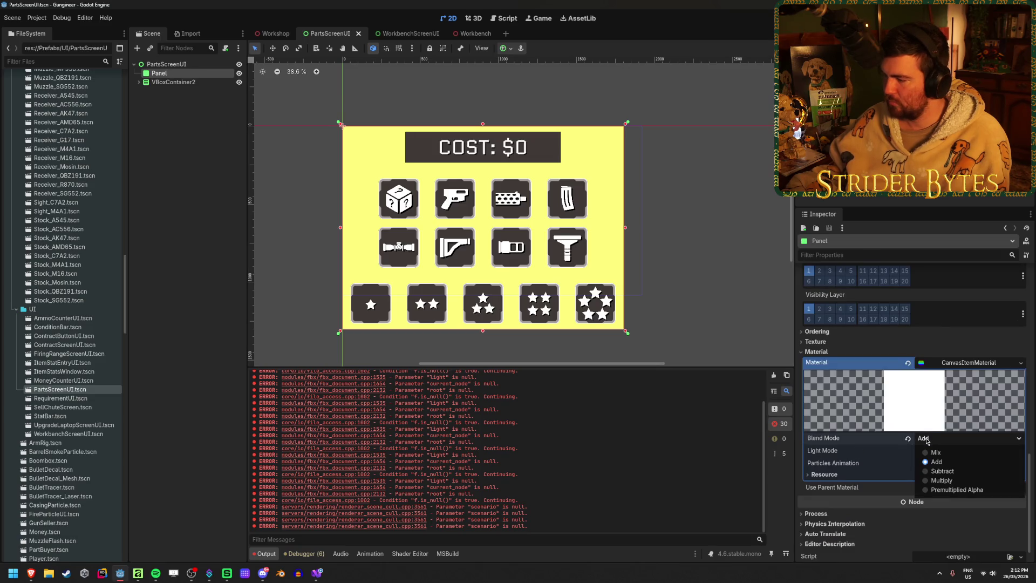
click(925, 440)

********************

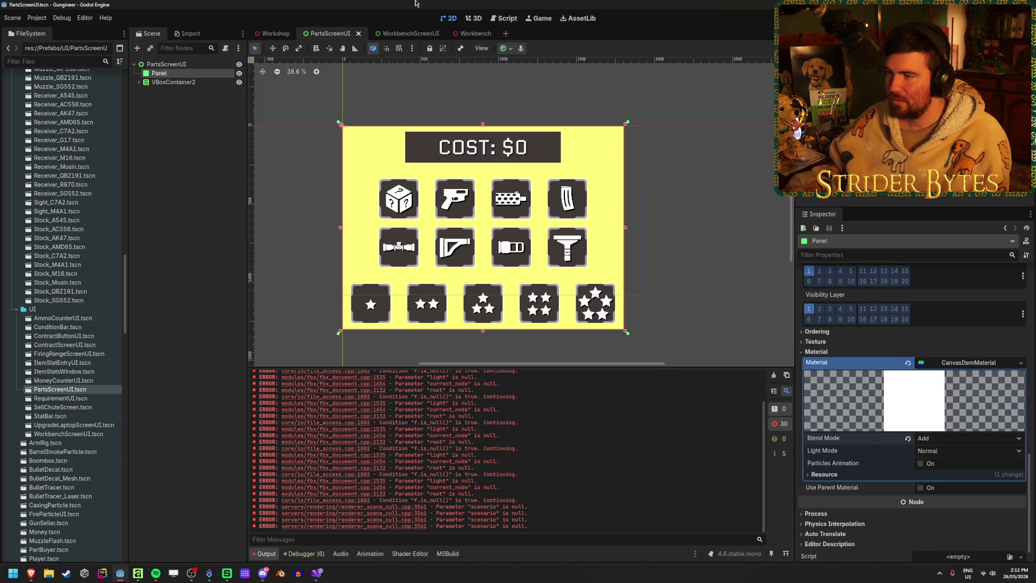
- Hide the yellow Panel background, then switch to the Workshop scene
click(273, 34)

********************

> [Task to complete] Copy range, inclusive: the line holding "- Hide the yellow" to the line holding "click(273, 34)". Reproduce exactly those lines of the records above and no others.

> [Your solution]
- Hide the yellow Panel background, then switch to the Workshop scene
click(273, 34)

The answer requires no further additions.